On May 26, 2010, at 8:19 PM, Dave Ketchum wrote:
[about IRV]
    Backers make a big deal of "majority" - but it is of the final
stacks, not of all ballots.

what it is, is *a* majority.  for a particular pair that is left
standing after the other candidates are eliminated by the IRV STV
rules (which is the essential problem with IRV).  assuming no ties,
each pair of candidates drawn from the candidate pool has an intrinsic
majority.  the question is: which majority is the salient majority?

Once upon a time, there would have been no question. "Majority" has a few meanings, but it never meant "majority of all those voting for the top two, excluding all other ballots cast in the same election." Robert's Rules calls it, in the counting rules, just "majority," and that allowed IRV enthusiasts to believe that they meant last-round majority, if they didn't read too carefully, and FairVote went on promoting this even after it was pointed out that Robert's Rules, in the instructions for the clerk, mentions that voters should be told that if they don't rank all the candidates, there might be a failure to get a majority, and the election would have to be repeated. It is totally explicit.

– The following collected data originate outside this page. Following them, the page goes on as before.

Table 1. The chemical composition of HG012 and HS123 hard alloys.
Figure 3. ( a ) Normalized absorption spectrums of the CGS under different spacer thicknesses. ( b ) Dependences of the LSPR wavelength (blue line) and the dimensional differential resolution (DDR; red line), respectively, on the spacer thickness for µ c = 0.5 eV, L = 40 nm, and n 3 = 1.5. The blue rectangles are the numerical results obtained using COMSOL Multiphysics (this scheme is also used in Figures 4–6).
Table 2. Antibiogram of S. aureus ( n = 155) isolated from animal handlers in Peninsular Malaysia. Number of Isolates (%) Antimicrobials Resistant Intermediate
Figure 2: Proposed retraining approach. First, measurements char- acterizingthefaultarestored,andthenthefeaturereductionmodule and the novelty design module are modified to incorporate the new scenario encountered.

In San Francisco, the voter information pamphlet on the RCV question said that the "candidates would still be required to gain a majority of the votes." It didn't say "majority of the votes for the top two, left after eliminations." It said "majority of the votes," and unless someone read the question carefully, they could easily think that "majority of the votes" meant majority of *all* the votes. My guess is that the people on the ballot information committee thought that too. They had simply swallowed FairVote propaganda, which hasn't been really explicit about this majority thing, most of the time.

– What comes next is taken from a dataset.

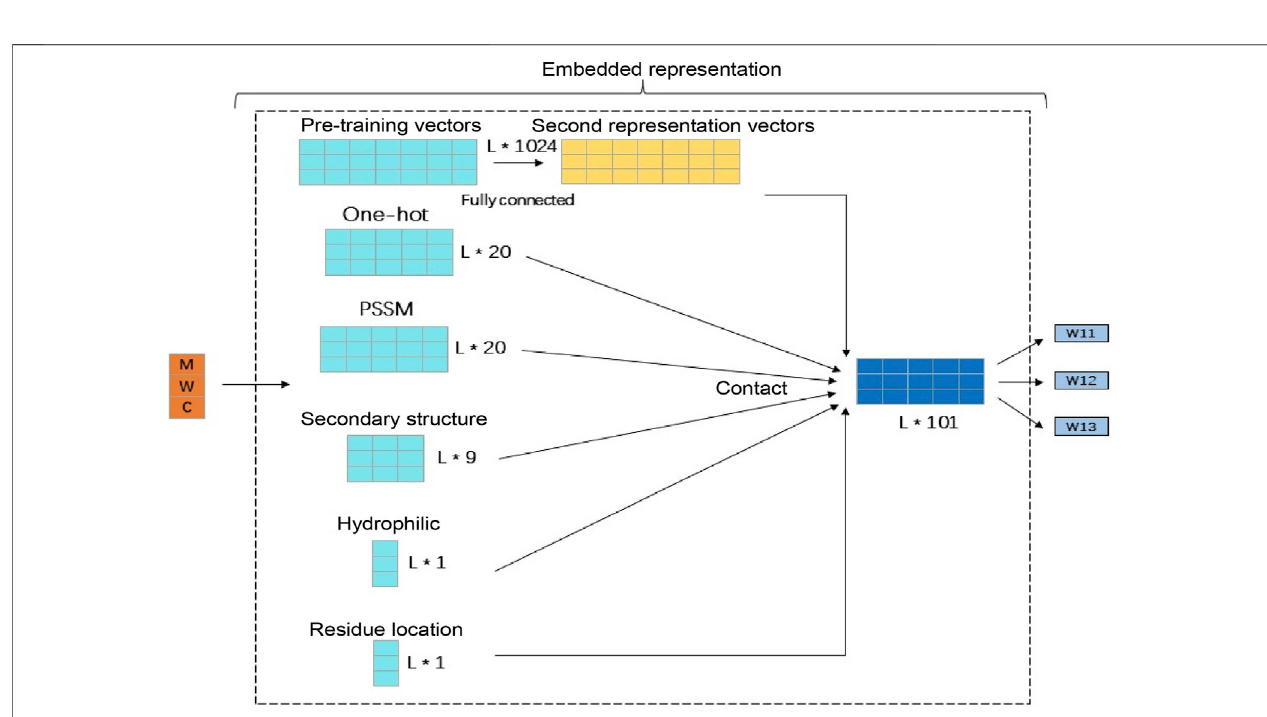
FIGURE 2| Amino acid feature generation and expression. This fi gure illustrates the speci fi c details of the amino acid signature generation. Among them, because the pre-training vector feature dimension is too large, a layer of feedforward neural network is used to reduce the dimension to 50 dimensions. Then, the remaining fi ve features are spliced and fi nally the 101-dimensional amino acid feature vector as the input of the entire model is obtained.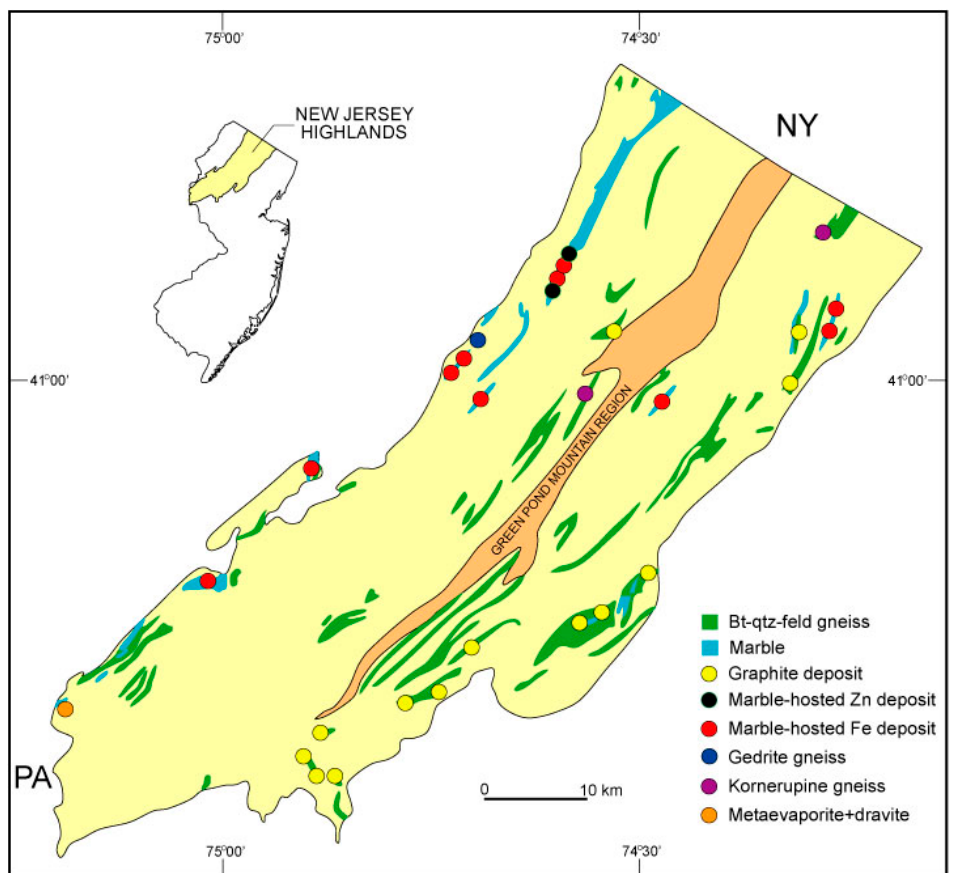
Figure 9. Map showing the distribution of marble in the New Jersey Highlands that hosts zinc deposits at Franklin and Sterling Hill and regional low-Ti magnetite deposits, biotite gneiss that hosts graphite deposits and the kornerupine + prismatine locations of this study, gedrite gneiss, and possible metaevaporite deposit. Note the linear trends of marble-hosted magnetite and zinc deposits in the western Highlands and confinement of graphite deposits mainly to the eastern Highlands. Modified from [18,33].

I've pointed out that this concept of "last round majority" could be used to claim that there is a very simple change to Plurality that allows it to always find a majority. This is far cheaper than IRV and produces the same results, almost all the time, in nonpartisan elections.

It's simply. Just use the STV elimination and count it as if it were IRV. Eliminate the lowest vote-getter in each round, and ballots which only have a vote for that candidate, until a candidate left has a majority of the remaining votes. If you want a more sophisticated version, allow the ballot to approve multiple candidates. Presto! A majority in every election.

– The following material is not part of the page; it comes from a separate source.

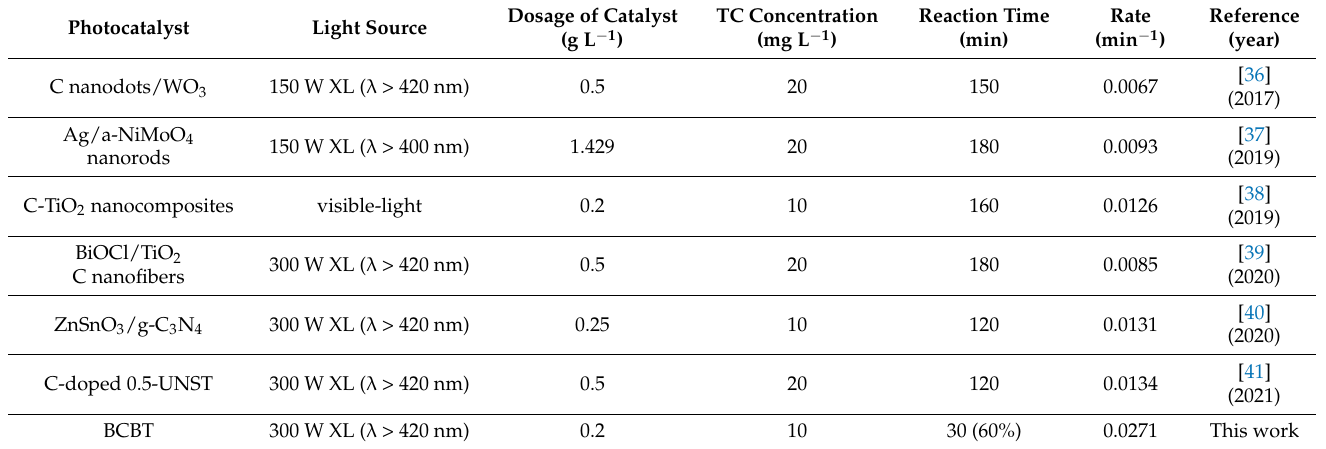
Table 1. The comparison of photocatalytic degradation activities of different photocatalysts for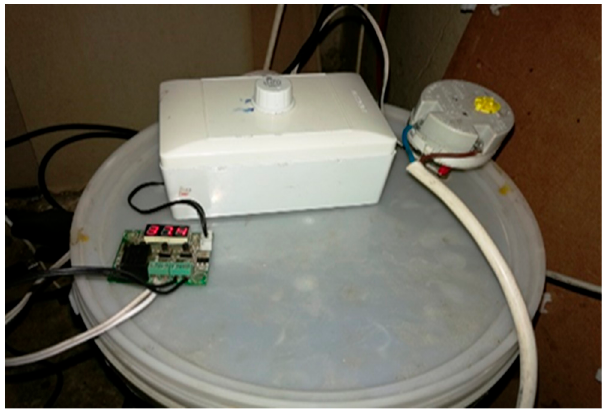
Figure 9. Hybrid geyser that was prototyped using 10-L water bucket, light dimmer, thermostat and the temperature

Now, if that isn't a majority, why is the IRV majority a majority?

In fact, we can take the process one step further. Wouldn't it be desirable to have unanimity in every election? Very simple to do, eh?


    Suppose Tom, Dick, and Harry share all the top rank votes, and
Joe gets all the 2nd rank.  Then if raced in pairs Joe would get
twice the votes of each of them - but Joe is invisible in IRV.

or, we could change Joe's name to "Andy" and Tom and Dick to "Bob" and
"Kurt", leave Harry out of it, and this hypothetical becomes less
hypothetical.

Cool. Leave Hairy out of it. Much easier.

David didn't exactly express this well. He means that Joe could be the unanimous choice of every voter in second rank, and lose, simply because the first rank votes of Joe were less than those of Tom and Dick. Those first rank votes could be almost equally divided, so we have an IRV winner based on one-third of the vote (suppose the Joe voters truncate), whereas Joe would beat that candidate two to one in a direct face-off. That's horrible performance. To be sure, that's extreme. The situation in Burlington wasn't that bad, just an ordinary IRV failure to respect a majority position, in favor of the Democrat, who would have beaten all the other candidates in pairwise races, and probably would have won under Bucklin, as well. Or Approval or Range, my guess.